FRS 002DD—
Sec. 001 —
(2 unit) — CRN 76161— T 1:10-3:00pm — 25 Wellman
The Origins of Tolerance and the English
Enlightenment
Instructor: David Alvarez, Department of English, College of Letters
and Science
Description: This research seminar examines literary
and philosophical
texts of the English Enlightenment to better understand the origins and nature
of religious and cultural tolerance. Our primary focus will be to
answer the question:
What is tolerance in these texts? Is it a commitment to reason or relativism?

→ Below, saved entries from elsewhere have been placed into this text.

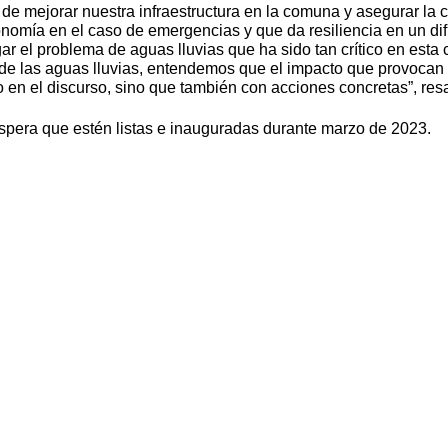
e mejorar nuestra infraestructura en la comuna y asegurar la 
onomía en el caso de emergencias y que da resiliencia en un di
ar el problema de aguas lluvias que ha sido tan crítico en est
 de las aguas lluvias, entendemos que el impacto que provocan
o en el discurso, sino que también con acciones concretas”, res
espera que estén listas e inauguradas durante marzo de 2023.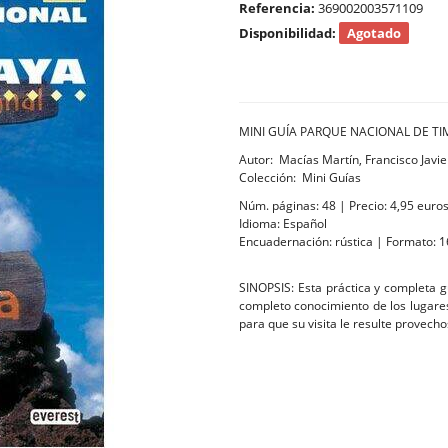
Referencia:
369002003571109
Disponibilidad:
Agotado
MINI GUÍA PARQUE NACIONAL DE T
Autor: Macías Martín, Francisco Javie
Colección: Mini Guías
Núm. páginas: 48 | Precio: 4,95 euro
Idioma: Español
Encuadernación: rústica | Formato: 1
SINOPSIS: Esta práctica y completa gu
completo conocimiento de los lugares
para que su visita le resulte provecho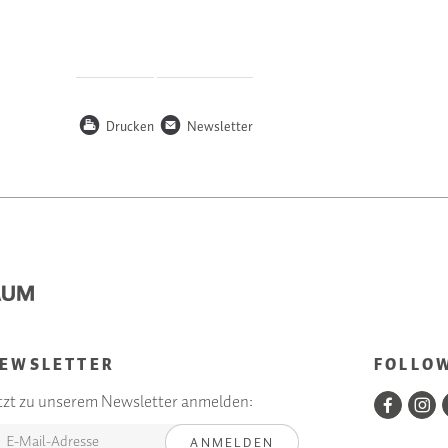
P
n
Drucken
Newsletter
EWSLETTER
FOLLO
tzt zu unserem Newsletter anmelden:
ANMELDEN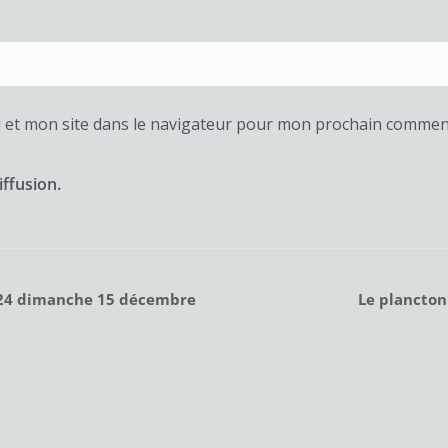
 et mon site dans le navigateur pour mon prochain commen
iffusion.
2024 dimanche 15 décembre
Le plancton 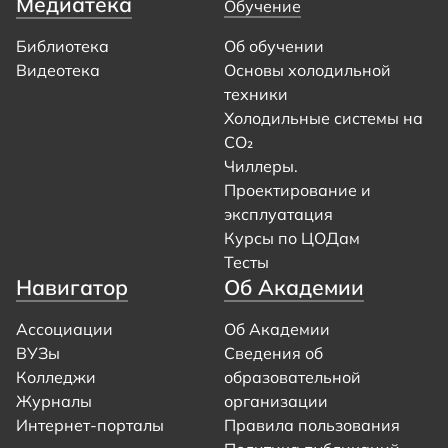
Медиатека
Обучение
Библиотека
Об обучении
Видеотека
Основы холодильной
техники
Холодильные системы на
CO₂
Чиллеры.
Проектирование и
эксплуатация
Курсы по ЦОДам
Тесты
Навигатор
Об Академии
Ассоциации
Об Академии
ВУЗы
Сведения об
Колледжи
образовательной
Журналы
организации
Интернет-порталы
Правила пользования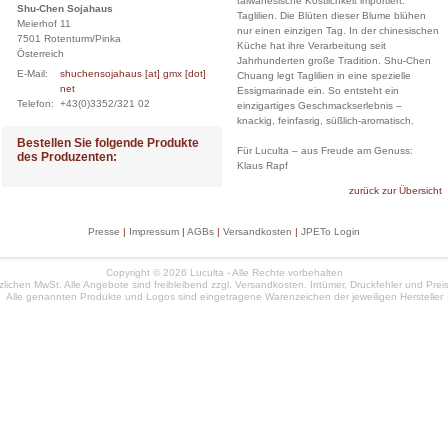
taiwanesische Köstlichkeit importiert:
Shu-Chen Sojahaus
Taglilien. Die Blüten dieser Blume blühen
Meierhof 11
nur einen einzigen Tag. In der chinesischen
7501 Rotenturm/Pinka
Küche hat ihre Verarbeitung seit
Österreich
Jahrhunderten große Tradition. Shu-Chen
E-Mail:
shuchensojahaus [at] gmx [dot]
Chuang legt Taglilien in eine spezielle
net
Essigmarinade ein. So entsteht ein
Telefon:
+43(0)3352/321 02
einzigartiges Geschmackserlebnis –
knackig, feinfasrig, süßlich-aromatisch.
Bestellen Sie folgende Produkte
Für Luculta – aus Freude am Genuss:
des Produzenten:
Klaus Rapf
zurück zur Übersicht
Presse
|
Impressum
|
AGBs
|
Versandkosten
|
JPETo Login
Copyright © 2026 Luculta - Alle Rechte vorbehalten
etzlichen MwSt. Alle Angebote sind freibleibend zzgl. Versandkosten. Irrtümer, Druckfehler und Pr
Alle genannten Produkte und Logos sind eingetragene Warenzeichen der jeweiligen Hersteller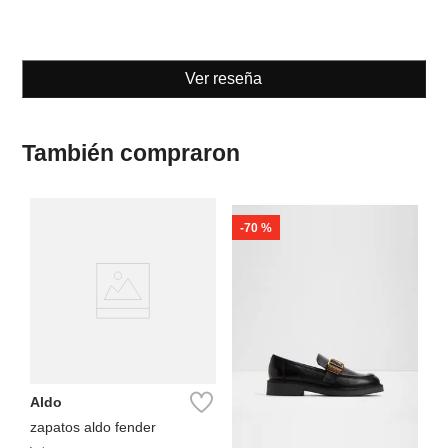
Ver reseña
También compraron
-
70 %
Aldo
zapatos aldo fender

How is tolerance imagined? Is it an argument? a rhetoric? a stance? What is it
like to be tolerant? And what takes the place of religious community in these
works? I am pursuing these and similar questions in my book project,
The Augustan
Enlightenment: Literature, Sociability, and the Antinomies of
Liberalism, 1660-1720.
Format: Students will gain an understanding of the
cultural and
political background to the origins of tolerance, but the primary work of the
course will be reading the selected texts very closely. They will improve their
reading, writing, and speaking skills while investigating a topic of
some relevance
to contemporary social and political issues. Under the
instructor’s guidance,
students will work in small groups for class presentations of close
readings designed
to jumpstart discussion and analysis.
Grading: Group presentations
of close readings of passages they found compelling, troubling, confusing, or
all of the above (33%); class participation (33%); and a short essay
(3-4 pages)
on a topic of interest to them written in consultation with the
instructor (33%).
About the Instructor: David Alvarez graduated from
UC Davis with
a double major in Comparative Literature and Philosophy and then went
to Cornell
University for his doctorate. He has taught at Cornell, the
University of Rochester,
and Davidson College, and also held a Ford Postdoctoral Fellowship at
UC Berkeley
before returning to UC Davis last year. He specializes in
Enlightenment Studies,
and his research seminar continues his work on the relationship
between literature,
religion, and politics from 1660-1720.